Entries from a dataset

= = = = =

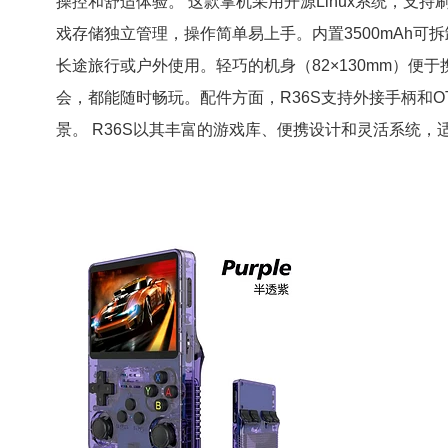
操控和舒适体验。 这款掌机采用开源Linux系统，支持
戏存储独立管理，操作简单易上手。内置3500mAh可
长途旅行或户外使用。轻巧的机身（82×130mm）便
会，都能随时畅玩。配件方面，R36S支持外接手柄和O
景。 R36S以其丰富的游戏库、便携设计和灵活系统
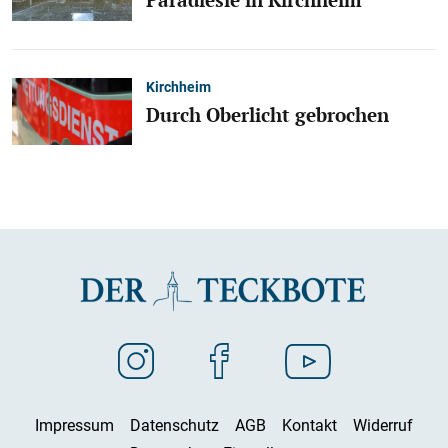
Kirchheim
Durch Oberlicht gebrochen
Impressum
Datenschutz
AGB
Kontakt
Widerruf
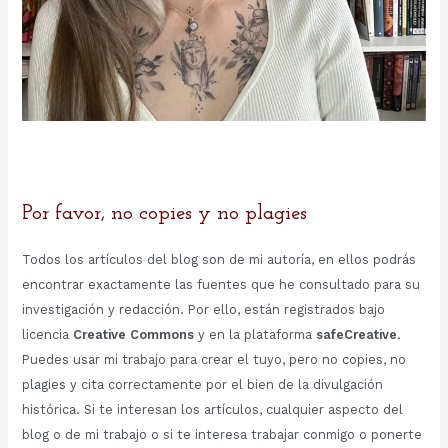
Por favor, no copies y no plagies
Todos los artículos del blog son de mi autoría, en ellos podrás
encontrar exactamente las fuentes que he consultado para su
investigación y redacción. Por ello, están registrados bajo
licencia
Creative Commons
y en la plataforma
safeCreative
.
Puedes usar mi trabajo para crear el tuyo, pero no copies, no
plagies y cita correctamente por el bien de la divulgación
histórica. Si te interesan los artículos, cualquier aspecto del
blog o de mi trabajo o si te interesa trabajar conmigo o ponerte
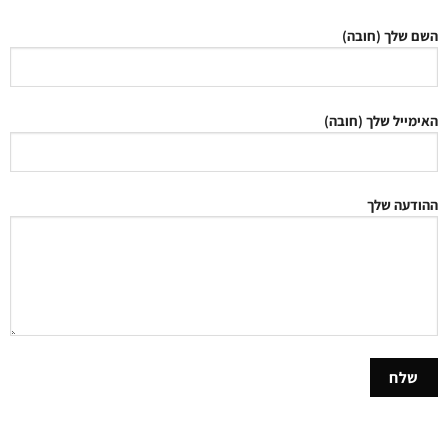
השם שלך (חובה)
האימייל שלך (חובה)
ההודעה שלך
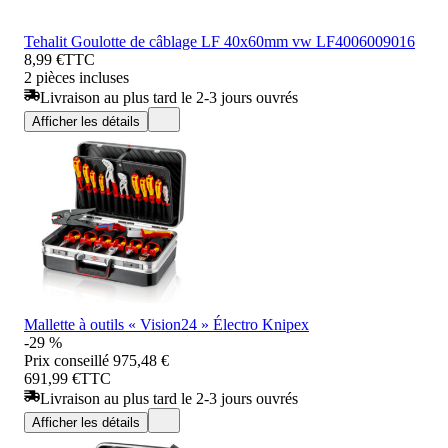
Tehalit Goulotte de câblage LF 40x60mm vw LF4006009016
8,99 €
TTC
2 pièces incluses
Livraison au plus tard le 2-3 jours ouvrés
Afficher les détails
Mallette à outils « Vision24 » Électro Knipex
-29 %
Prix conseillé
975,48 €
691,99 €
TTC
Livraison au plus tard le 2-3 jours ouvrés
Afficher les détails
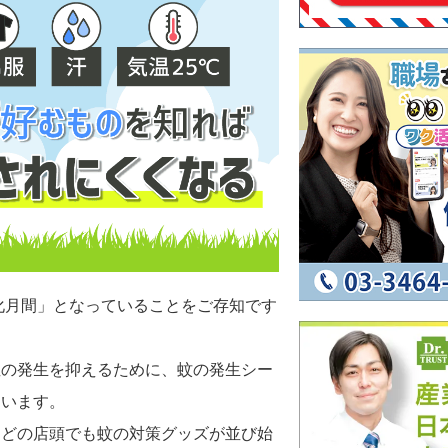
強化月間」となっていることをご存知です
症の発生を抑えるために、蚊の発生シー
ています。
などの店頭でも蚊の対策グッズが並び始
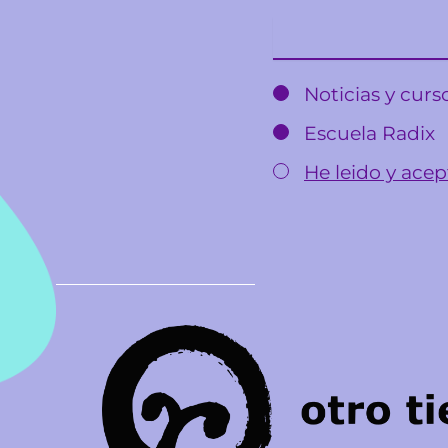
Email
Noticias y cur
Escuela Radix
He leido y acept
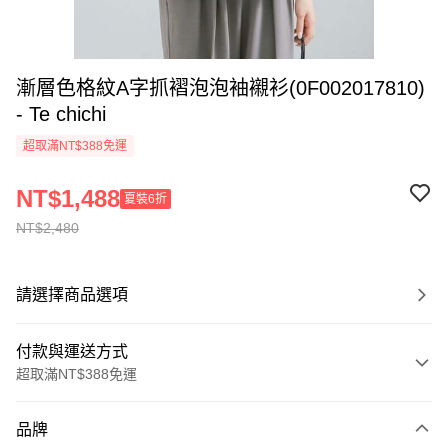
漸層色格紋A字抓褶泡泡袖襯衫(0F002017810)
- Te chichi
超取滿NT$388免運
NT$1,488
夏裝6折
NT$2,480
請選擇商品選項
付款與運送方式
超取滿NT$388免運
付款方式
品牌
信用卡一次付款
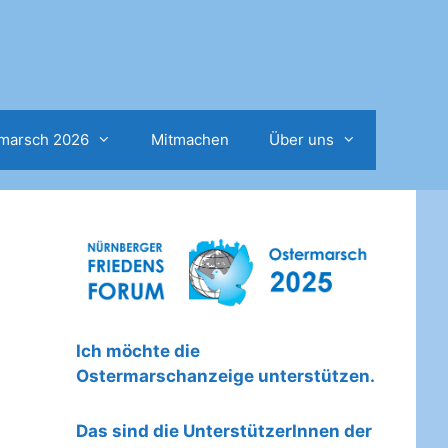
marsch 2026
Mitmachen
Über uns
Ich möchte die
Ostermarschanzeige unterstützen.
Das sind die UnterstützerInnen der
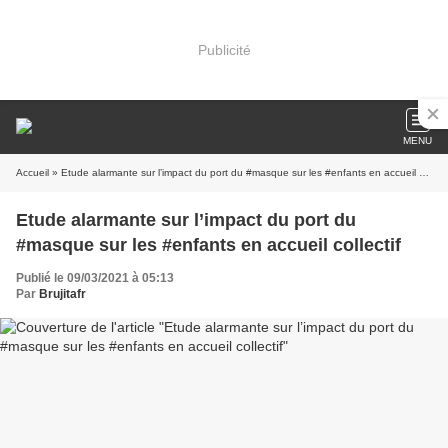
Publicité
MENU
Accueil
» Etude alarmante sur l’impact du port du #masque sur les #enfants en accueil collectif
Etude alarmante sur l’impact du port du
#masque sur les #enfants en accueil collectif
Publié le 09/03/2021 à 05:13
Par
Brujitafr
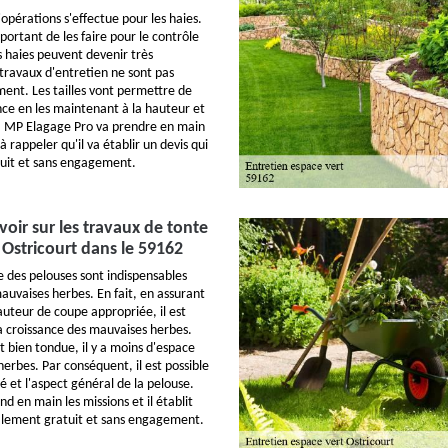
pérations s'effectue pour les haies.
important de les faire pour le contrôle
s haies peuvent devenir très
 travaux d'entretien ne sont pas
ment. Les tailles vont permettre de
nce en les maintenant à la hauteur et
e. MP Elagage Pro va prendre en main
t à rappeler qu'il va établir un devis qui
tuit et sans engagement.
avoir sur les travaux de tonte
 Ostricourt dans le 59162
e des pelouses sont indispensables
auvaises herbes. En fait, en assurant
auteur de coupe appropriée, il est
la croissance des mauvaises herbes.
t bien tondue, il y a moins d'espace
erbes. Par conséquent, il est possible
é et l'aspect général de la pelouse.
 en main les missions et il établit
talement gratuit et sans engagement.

= = = = =

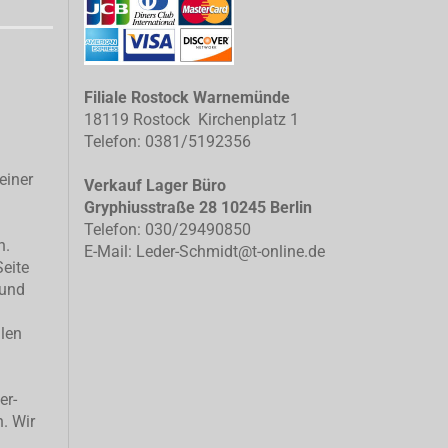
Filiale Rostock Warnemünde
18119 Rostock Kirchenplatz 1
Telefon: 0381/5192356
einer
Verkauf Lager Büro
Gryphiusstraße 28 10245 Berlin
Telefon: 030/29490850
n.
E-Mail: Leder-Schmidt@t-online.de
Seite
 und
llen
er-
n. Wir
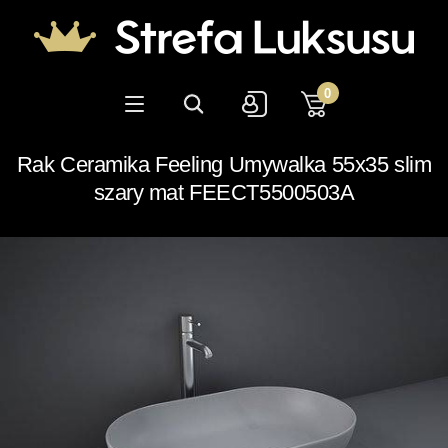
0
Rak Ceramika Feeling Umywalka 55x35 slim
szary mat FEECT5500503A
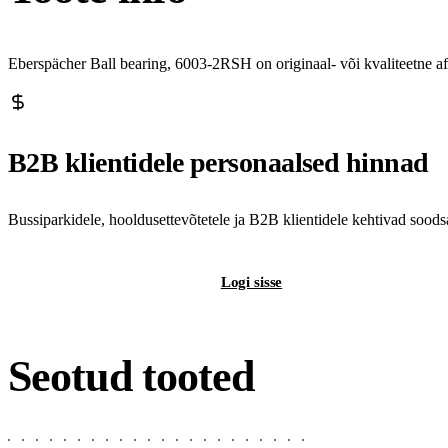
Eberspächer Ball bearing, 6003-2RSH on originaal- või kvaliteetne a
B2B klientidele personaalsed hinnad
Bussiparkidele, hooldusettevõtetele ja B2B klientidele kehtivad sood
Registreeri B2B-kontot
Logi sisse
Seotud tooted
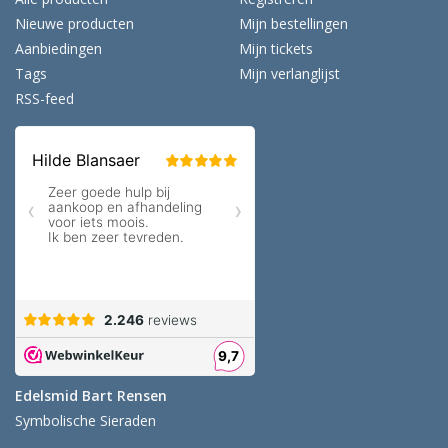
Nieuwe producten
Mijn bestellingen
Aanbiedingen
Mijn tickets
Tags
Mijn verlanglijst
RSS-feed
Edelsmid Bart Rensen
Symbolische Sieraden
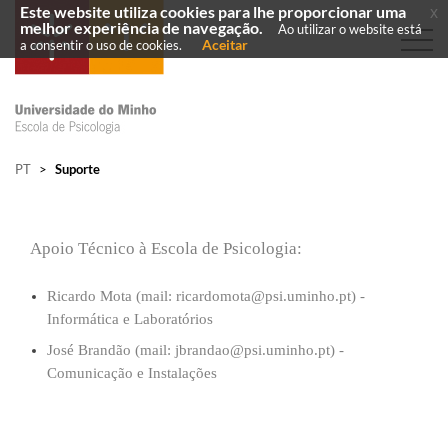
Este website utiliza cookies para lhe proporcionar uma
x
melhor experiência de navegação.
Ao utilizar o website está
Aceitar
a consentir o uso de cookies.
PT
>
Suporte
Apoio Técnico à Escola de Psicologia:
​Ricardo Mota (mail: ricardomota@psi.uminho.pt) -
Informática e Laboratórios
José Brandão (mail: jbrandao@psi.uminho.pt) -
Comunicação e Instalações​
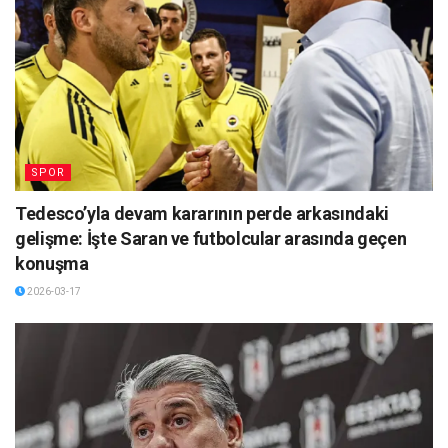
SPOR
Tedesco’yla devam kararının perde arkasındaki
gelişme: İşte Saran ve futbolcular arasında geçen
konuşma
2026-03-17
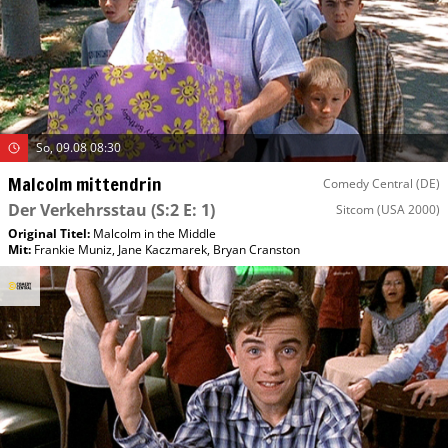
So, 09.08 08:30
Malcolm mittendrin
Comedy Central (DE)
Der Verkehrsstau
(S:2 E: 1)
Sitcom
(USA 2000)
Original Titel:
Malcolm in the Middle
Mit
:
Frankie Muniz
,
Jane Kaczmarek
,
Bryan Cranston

= = = = =

WORK TO COMPLETE:
Turn every line from the one holding "Nieuwe producten" through the one holding "Bryan Cranston", inclusive, into a JSON list of strings with one string per line, skipping blank lines and leaving out the pictures.

FINISHED EXERCISE:
[
  "Nieuwe producten",
  "Mijn bestellingen",
  "Aanbiedingen",
  "Mijn tickets",
  "Tags",
  "Mijn verlanglijst",
  "RSS-feed",
  "Edelsmid Bart Rensen",
  "Symbolische Sieraden",
  "Este website utiliza cookies para lhe proporcionar uma",
  "x",
  "melhor experiência de navegação.",
  "Ao utilizar o website está",
  "Aceitar",
  "a consentir o uso de cookies.",
  "PT",
  ">",
  "Suporte",
  "Apoio Técnico à Escola de Psicologia:",
  "​Ricardo Mota (mail: ricardomota@psi.uminho.pt) -",
  "Informática e Laboratórios",
  "José Brandão (mail: jbrandao@psi.uminho.pt) -",
  "Comunicação e Instalações​",
  "SPOR",
  "Tedesco’yla devam kararının perde arkasındaki",
  "gelişme: İşte Saran ve futbolcular arasında geçen",
  "konuşma",
  "2026-03-17",
  "So, 09.08 08:30",
  "Malcolm mittendrin",
  "Comedy Central (DE)",
  "Der Verkehrsstau",
  "(S:2 E: 1)",
  "Sitcom",
  "(USA 2000)",
  "Original Titel:",
  "Malcolm in the Middle",
  "Mit",
  ":",
  "Frankie Muniz",
  ",",
  "Jane Kaczmarek",
  ",",
  "Bryan Cranston"
]